Four months after my migraine hit, I went to a new doctor. A woman, who suffers migraines herself, whose mother suffered migraines so painful she’d have to stay in her room for whole days at a time. That first appointment lasted an hour — she walked me slowly through my entire migraine history: a lifetime of minutiae filled, it suddenly seemed, with clues for treatment. And then we developed a plan. She told me to only to take as-needed medication twice a week, when my headaches were particularly painful, so as to avoid rebounds. She focused on prevention, instead — she put me on Effexor, an anti-anxiety medication that has some demonstrated anti-migraine properties. She suggested I cut out sugar from my diet. She told me to take daily magnesium, and vitamin E the week before my period. And she told me that if all that didn’t work, then we’d go to the next thing. Not right away. “There’s so much we haven’t tried,” she said. “And the nice thing about migraines is that they usually go away.”
When the pills didn’t decrease my headaches substantially after a month, she recommended Botox, a (yes: stumbled-upon) FDA-approved treatment for chronic migraine that entails 35 shots of the toxin to the head, shoulders, and neck every three months. The injections work by relaxing your scalp muscles — and possibly by reducing the firing of the sensory nerves in the brain.
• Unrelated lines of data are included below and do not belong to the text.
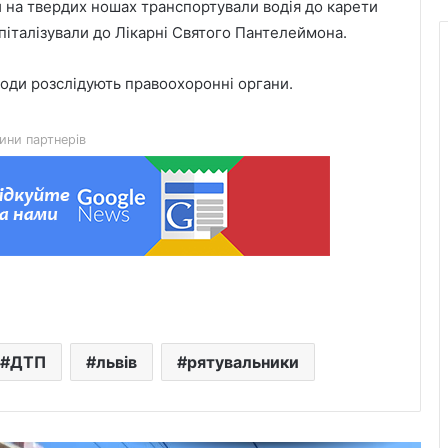
и на твердих ношах транспортували водія до карети
Львівська мерія через суд
піталізували до Лікарні Святого Пантелеймона.
оскаржить дозвіл ДІАМ на
будівництво на вул. Олесницького
оди розслідують правоохоронні органи.
45-та окрема артилерійська бригада
ЗСУ імені генерала Мирона
ини партнерів
Тарнавського відзначає 10-річчя
У Львові відкрили новий корпус
реабілітаційного центру UNBROKEN
Ukraine
“Поки дозволяє здоров’я –
залишатимусь у строю”: історія
прикордонника Ярослава з 7
ДТП
львів
рятувальники
прикордонного загону
У Дрогобицькій громаді запровадили
мораторій на російськомовний
контент у публічному просторі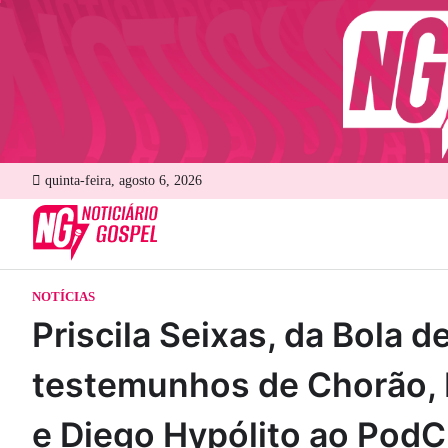
Skip
to
content
quinta-feira, agosto 6, 2026
NOTÍCIAS
Priscila Seixas, da Bola 
testemunhos de Chorão, L
e Diego Hypólito ao PodC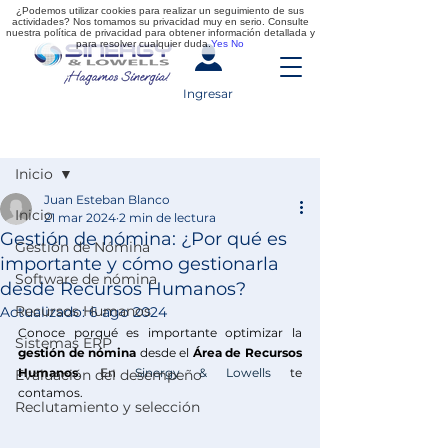
¿Podemos utilizar cookies para realizar un seguimiento de sus
actividades? Nos tomamos su privacidad muy en serio. Consulte
nuestra política de privacidad para obtener información detallada y
para resolver cualquier duda.
Yes
No
Ingresar
Entrada
Inicio
Juan Esteban Blanco
Inicio
21 mar 2024
2 min de lectura
Gestión de nómina: ¿Por qué es
Gestión de Nómina
importante y cómo gestionarla
Software de nómina
desde Recursos Humanos?
Recursos Humanos
Actualizado:
6 ago 2024
Conoce porqué es importante optimizar la 
Sistemas ERP
gestión de nómina
 desde el 
Área de Recursos 
Humanos
. En 
Sinergy & Lowells
 te 
Evaluación del desempeño
contamos.     
Reclutamiento y selección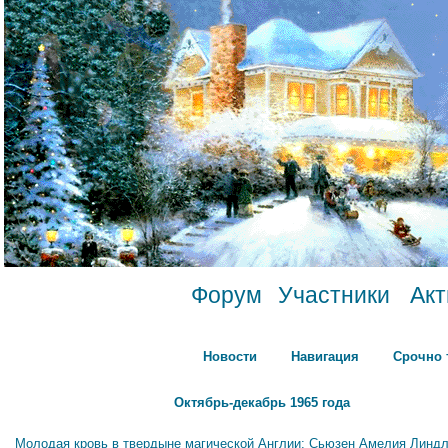
Форум
Участники
Ак
Новости
Навигация
Срочно 
Октябрь-декабрь 1965 года
Молодая кровь в твердыне магической Англии: Сьюзен Амелия Линдл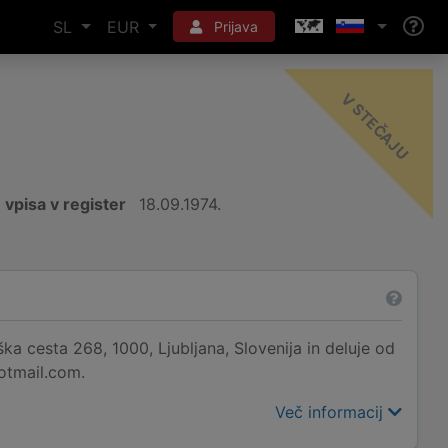
SL
EUR
Prijava
-
U
vpisa v register
18.09.1974.
ka cesta 268, 1000, Ljubljana, Slovenija in deluje od
hotmail.com.
Več informacij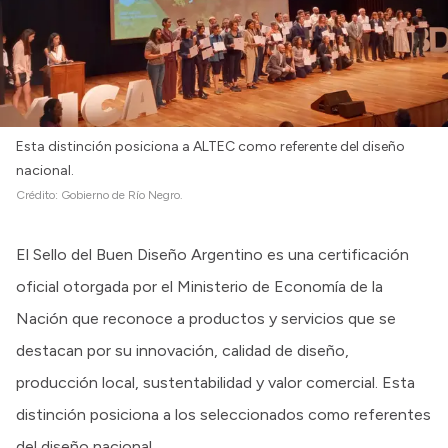
Esta distinción posiciona a ALTEC como referente del diseño
nacional.
Crédito:
Gobierno de Río Negro.
El Sello del Buen Diseño Argentino es una certificación
oficial otorgada por el Ministerio de Economía de la
Nación que reconoce a productos y servicios que se
destacan por su innovación, calidad de diseño,
producción local, sustentabilidad y valor comercial. Esta
distinción posiciona a los seleccionados como referentes
del diseño nacional.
The first round didn’t help. The second did. And finally, after some seven months of near-daily headaches, I experienced relief. My headaches dropped from 25 days a month to 15. A month later, to 10. Then to 5. Sometimes fewer.
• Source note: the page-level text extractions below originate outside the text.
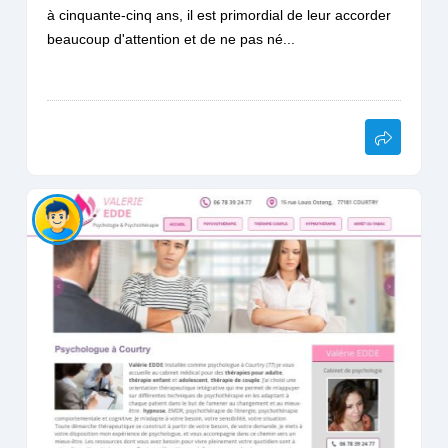
à cinquante-cinq ans, il est primordial de leur accorder
beaucoup d'attention et de ne pas né...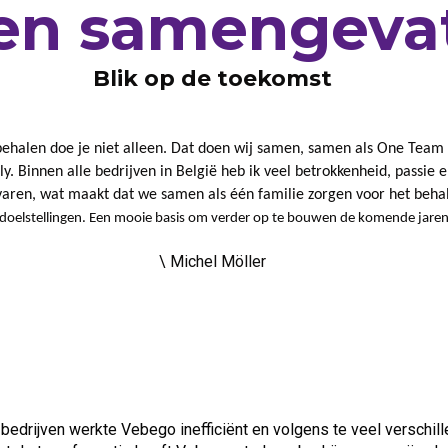
en samengevat.
Blik op de toekomst
behalen doe je niet alleen. Dat doen wij samen, samen als One Tea
y. Binnen alle bedrijven in België heb ik veel betrokkenheid, passie 
aren, wat maakt dat we samen als één familie zorgen voor het beha
doelstellingen. Een mooie basis om verder op te bouwen de komende jaren
\ Michel Möller
drijven werkte Vebego inefficiënt en volgens te veel verschill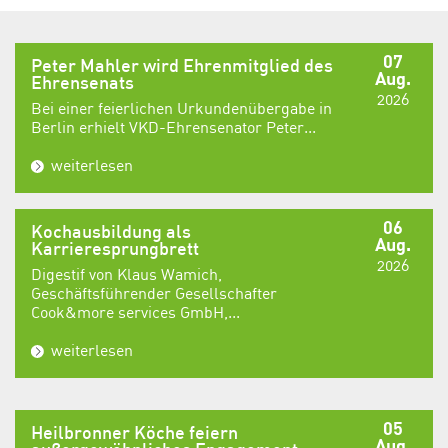
07
Peter Mahler wird Ehrenmitglied des
Aug.
Ehrensenats
2026
Bei einer feierlichen Urkundenübergabe in
Berlin erhielt VKD-Ehrensenator Peter...
weiterlesen
06
Kochausbildung als
Aug.
Karrieresprungbrett
2026
Digestif von Klaus Wamich,
Geschäftsführender Gesellschafter
Cook&more services GmbH,...
weiterlesen
05
Heilbronner Köche feiern
Aug.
This year, the second-ever treatment created exclusively for migraine — the first-ever migraine preventative — will be released. It’s a single shot composed of a specially created antibody that targets a neurotransmitter called CGRP, which has been shown to spike in patients in the midst of a migraine. The injections modulate patients’ CGRP levels to prevent attacks from happening, instead of treating them once they’ve already begun. The trials have been overwhelmingly successful — in one, patients with an average of eight monthly migraines found their episodes reduced by almost four migraine-days a month by their fourth month of receiving the injections. The trial, it should be said, was aided by a powerful placebo affect: Patients who received the placebo had a reduction of some 1.7 migraine days a month. But still, the results are meaningful. “Because of the lack of research, because of the lack of technology,” says Goadsby, “we lacked a specific target to focus on. We couldn’t say, well, migraines cause X and therefore we will block X and migraine will get better. And that’s what the CGRP is. If you block it, in people who respond, you’ll block their migraines. We never had that before.” And, he says, “Soon we’ll be able to say to our patients: You have migraine, you have a lot of migraine, we’re going to give you something to prevent migraine. And what it’s called is a migraine preventative.”
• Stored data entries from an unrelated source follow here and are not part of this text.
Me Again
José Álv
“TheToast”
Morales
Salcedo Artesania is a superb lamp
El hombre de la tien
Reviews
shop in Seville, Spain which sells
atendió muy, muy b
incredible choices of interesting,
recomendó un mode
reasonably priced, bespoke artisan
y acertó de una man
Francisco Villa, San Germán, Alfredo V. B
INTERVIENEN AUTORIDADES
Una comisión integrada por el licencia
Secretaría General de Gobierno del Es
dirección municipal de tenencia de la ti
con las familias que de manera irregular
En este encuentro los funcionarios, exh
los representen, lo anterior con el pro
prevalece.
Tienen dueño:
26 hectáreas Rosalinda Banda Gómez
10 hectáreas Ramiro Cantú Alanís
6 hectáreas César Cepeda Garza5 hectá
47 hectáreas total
The very release of the drug does feel complicated — enraging that it’s coming so late, a relief that it’s coming at all. But mostly: It’s nice to feel heard. My doctor told me a story a couple of weeks ago. I laid on the table squeezing pressure balls as she tucked my hair behind my ear to inject a shot of Botox into my temple. “A patient came in recently,” she said. “I asked if she had a history of migraine. She said no, but then she thought about it a little more and said — well, my grandmother used to have to go lay down during almost every family event. But we just thought she was antisocial.”